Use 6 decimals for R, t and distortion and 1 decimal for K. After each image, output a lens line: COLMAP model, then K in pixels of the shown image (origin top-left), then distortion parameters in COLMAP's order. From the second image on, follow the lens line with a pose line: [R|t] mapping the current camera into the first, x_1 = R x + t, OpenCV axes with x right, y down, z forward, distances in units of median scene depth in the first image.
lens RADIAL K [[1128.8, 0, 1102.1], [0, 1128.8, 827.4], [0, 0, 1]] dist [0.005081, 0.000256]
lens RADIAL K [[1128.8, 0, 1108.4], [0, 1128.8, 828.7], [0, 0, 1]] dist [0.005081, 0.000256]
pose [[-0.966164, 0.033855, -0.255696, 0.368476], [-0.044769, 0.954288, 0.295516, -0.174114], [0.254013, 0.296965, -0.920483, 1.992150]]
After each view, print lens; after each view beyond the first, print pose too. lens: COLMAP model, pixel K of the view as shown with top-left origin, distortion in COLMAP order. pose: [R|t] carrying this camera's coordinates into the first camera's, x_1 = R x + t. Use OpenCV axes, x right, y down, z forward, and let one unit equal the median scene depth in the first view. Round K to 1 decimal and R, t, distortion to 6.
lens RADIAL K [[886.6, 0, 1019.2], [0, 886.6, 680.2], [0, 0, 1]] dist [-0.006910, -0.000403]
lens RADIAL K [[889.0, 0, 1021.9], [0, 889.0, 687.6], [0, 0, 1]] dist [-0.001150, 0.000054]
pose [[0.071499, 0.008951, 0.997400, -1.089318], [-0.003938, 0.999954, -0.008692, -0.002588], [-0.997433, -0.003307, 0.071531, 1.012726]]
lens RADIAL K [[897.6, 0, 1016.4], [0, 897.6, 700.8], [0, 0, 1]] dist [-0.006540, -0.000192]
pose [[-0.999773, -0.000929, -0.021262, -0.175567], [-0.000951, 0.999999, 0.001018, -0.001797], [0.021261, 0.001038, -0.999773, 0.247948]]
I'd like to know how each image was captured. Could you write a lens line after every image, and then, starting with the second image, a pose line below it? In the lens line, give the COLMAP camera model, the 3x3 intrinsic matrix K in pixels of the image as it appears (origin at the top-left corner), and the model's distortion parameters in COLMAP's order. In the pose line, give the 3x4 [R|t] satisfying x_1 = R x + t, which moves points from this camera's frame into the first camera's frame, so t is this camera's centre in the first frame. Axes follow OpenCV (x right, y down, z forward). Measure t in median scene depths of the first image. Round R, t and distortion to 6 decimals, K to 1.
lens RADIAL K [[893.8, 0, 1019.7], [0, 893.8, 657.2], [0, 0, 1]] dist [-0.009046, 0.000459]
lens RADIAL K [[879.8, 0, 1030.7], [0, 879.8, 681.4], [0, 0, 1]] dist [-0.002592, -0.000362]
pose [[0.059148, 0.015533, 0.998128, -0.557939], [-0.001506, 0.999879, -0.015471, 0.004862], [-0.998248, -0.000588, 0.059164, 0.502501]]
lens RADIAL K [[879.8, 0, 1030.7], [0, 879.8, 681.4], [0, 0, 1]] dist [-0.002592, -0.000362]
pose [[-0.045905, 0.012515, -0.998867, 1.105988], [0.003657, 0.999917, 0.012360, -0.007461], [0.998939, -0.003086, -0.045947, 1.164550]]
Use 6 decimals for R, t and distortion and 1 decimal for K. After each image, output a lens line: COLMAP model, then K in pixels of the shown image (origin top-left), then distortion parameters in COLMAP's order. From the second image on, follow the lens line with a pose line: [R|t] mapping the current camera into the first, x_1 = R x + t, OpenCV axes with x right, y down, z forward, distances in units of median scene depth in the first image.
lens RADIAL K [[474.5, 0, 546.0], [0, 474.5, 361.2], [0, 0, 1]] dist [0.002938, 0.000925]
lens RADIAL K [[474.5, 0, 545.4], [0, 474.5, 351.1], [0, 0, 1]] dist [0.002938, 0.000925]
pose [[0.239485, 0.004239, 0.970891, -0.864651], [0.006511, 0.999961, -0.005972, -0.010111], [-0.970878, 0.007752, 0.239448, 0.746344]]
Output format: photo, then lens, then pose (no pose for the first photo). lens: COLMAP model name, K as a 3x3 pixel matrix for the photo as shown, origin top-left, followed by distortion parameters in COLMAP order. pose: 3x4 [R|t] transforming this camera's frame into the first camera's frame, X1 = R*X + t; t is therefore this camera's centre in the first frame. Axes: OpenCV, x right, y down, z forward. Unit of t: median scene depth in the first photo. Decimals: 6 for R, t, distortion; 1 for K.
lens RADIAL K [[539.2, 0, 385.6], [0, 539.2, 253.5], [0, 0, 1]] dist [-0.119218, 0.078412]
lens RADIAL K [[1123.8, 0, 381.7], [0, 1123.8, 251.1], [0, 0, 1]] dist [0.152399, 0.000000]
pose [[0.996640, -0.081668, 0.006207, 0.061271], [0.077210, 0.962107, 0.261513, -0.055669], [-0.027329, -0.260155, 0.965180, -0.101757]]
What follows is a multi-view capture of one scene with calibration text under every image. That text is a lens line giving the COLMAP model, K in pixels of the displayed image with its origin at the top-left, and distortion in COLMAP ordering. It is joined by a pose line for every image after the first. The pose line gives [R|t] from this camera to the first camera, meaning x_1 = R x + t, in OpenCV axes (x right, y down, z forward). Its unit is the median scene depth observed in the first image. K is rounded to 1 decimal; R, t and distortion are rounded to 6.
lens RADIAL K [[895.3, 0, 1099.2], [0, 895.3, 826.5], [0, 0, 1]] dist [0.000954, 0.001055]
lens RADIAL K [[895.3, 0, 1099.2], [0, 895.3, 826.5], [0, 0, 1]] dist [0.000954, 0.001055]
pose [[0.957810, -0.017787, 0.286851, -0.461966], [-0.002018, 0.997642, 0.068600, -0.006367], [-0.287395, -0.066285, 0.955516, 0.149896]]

# # # #

- WORK REQUEST
Reproduce every line of the records above as a numbered list, leaving out any blank lines.

- EXERCISE RESPONSE
1. Use 6 decimals for R, t and distortion and 1 decimal for K. After each image, output a lens line: COLMAP model, then K in pixels of the shown image (origin top-left), then distortion parameters in COLMAP's order. From the second image on, follow the lens line with a pose line: [R|t] mapping the current camera into the first, x_1 = R x + t, OpenCV axes with x right, y down, z forward, distances in units of median scene depth in the first image.
2. lens RADIAL K [[1128.8, 0, 1102.1], [0, 1128.8, 827.4], [0, 0, 1]] dist [0.005081, 0.000256]
3. lens RADIAL K [[1128.8, 0, 1108.4], [0, 1128.8, 828.7], [0, 0, 1]] dist [0.005081, 0.000256]
4. pose [[-0.966164, 0.033855, -0.255696, 0.368476], [-0.044769, 0.954288, 0.295516, -0.174114], [0.254013, 0.296965, -0.920483, 1.992150]]
5. After each view, print lens; after each view beyond the first, print pose too. lens: COLMAP model, pixel K of the view as shown with top-left origin, distortion in COLMAP order. pose: [R|t] carrying this camera's coordinates into the first camera's, x_1 = R x + t. Use OpenCV axes, x right, y down, z forward, and let one unit equal the median scene depth in the first view. Round K to 1 decimal and R, t, distortion to 6.
6. lens RADIAL K [[886.6, 0, 1019.2], [0, 886.6, 680.2], [0, 0, 1]] dist [-0.006910, -0.000403]
7. lens RADIAL K [[889.0, 0, 1021.9], [0, 889.0, 687.6], [0, 0, 1]] dist [-0.001150, 0.000054]
8. pose [[0.071499, 0.008951, 0.997400, -1.089318], [-0.003938, 0.999954, -0.008692, -0.002588], [-0.997433, -0.003307, 0.071531, 1.012726]]
9. lens RADIAL K [[897.6, 0, 1016.4], [0, 897.6, 700.8], [0, 0, 1]] dist [-0.006540, -0.000192]
10. pose [[-0.999773, -0.000929, -0.021262, -0.175567], [-0.000951, 0.999999, 0.001018, -0.001797], [0.021261, 0.001038, -0.999773, 0.247948]]
11. I'd like to know how each image was captured. Could you write a lens line after every image, and then, starting with the second image, a pose line below it? In the lens line, give the COLMAP camera model, the 3x3 intrinsic matrix K in pixels of the image as it appears (origin at the top-left corner), and the model's distortion parameters in COLMAP's order. In the pose line, give the 3x4 [R|t] satisfying x_1 = R x + t, which moves points from this camera's frame into the first camera's frame, so t is this camera's centre in the first frame. Axes follow OpenCV (x right, y down, z forward). Measure t in median scene depths of the first image. Round R, t and distortion to 6 decimals, K to 1.
12. lens RADIAL K [[893.8, 0, 1019.7], [0, 893.8, 657.2], [0, 0, 1]] dist [-0.009046, 0.000459]
13. lens RADIAL K [[879.8, 0, 1030.7], [0, 879.8, 681.4], [0, 0, 1]] dist [-0.002592, -0.000362]
14. pose [[0.059148, 0.015533, 0.998128, -0.557939], [-0.001506, 0.999879, -0.015471, 0.004862], [-0.998248, -0.000588, 0.059164, 0.502501]]
15. lens RADIAL K [[879.8, 0, 1030.7], [0, 879.8, 681.4], [0, 0, 1]] dist [-0.002592, -0.000362]
16. pose [[-0.045905, 0.012515, -0.998867, 1.105988], [0.003657, 0.999917, 0.012360, -0.007461], [0.998939, -0.003086, -0.045947, 1.164550]]
17. Use 6 decimals for R, t and distortion and 1 decimal for K. After each image, output a lens line: COLMAP model, then K in pixels of the shown image (origin top-left), then distortion parameters in COLMAP's order. From the second image on, follow the lens line with a pose line: [R|t] mapping the current camera into the first, x_1 = R x + t, OpenCV axes with x right, y down, z forward, distances in units of median scene depth in the first image.
18. lens RADIAL K [[474.5, 0, 546.0], [0, 474.5, 361.2], [0, 0, 1]] dist [0.002938, 0.000925]
19. lens RADIAL K [[474.5, 0, 545.4], [0, 474.5, 351.1], [0, 0, 1]] dist [0.002938, 0.000925]
20. pose [[0.239485, 0.004239, 0.970891, -0.864651], [0.006511, 0.999961, -0.005972, -0.010111], [-0.970878, 0.007752, 0.239448, 0.746344]]
21. Output format: photo, then lens, then pose (no pose for the first photo). lens: COLMAP model name, K as a 3x3 pixel matrix for the photo as shown, origin top-left, followed by distortion parameters in COLMAP order. pose: 3x4 [R|t] transforming this camera's frame into the first camera's frame, X1 = R*X + t; t is therefore this camera's centre in the first frame. Axes: OpenCV, x right, y down, z forward. Unit of t: median scene depth in the first photo. Decimals: 6 for R, t, distortion; 1 for K.
22. lens RADIAL K [[539.2, 0, 385.6], [0, 539.2, 253.5], [0, 0, 1]] dist [-0.119218, 0.078412]
23. lens RADIAL K [[1123.8, 0, 381.7], [0, 1123.8, 251.1], [0, 0, 1]] dist [0.152399, 0.000000]
24. pose [[0.996640, -0.081668, 0.006207, 0.061271], [0.077210, 0.962107, 0.261513, -0.055669], [-0.027329, -0.260155, 0.965180, -0.101757]]
25. What follows is a multi-view capture of one scene with calibration text under every image. That text is a lens line giving the COLMAP model, K in pixels of the displayed image with its origin at the top-left, and distortion in COLMAP ordering. It is joined by a pose line for every image after the first. The pose line gives [R|t] from this camera to the first camera, meaning x_1 = R x + t, in OpenCV axes (x right, y down, z forward). Its unit is the median scene depth observed in the first image. K is rounded to 1 decimal; R, t and distortion are rounded to 6.
26. lens RADIAL K [[895.3, 0, 1099.2], [0, 895.3, 826.5], [0, 0, 1]] dist [0.000954, 0.001055]
27. lens RADIAL K [[895.3, 0, 1099.2], [0, 895.3, 826.5], [0, 0, 1]] dist [0.000954, 0.001055]
28. pose [[0.957810, -0.017787, 0.286851, -0.461966], [-0.002018, 0.997642, 0.068600, -0.006367], [-0.287395, -0.066285, 0.955516, 0.149896]]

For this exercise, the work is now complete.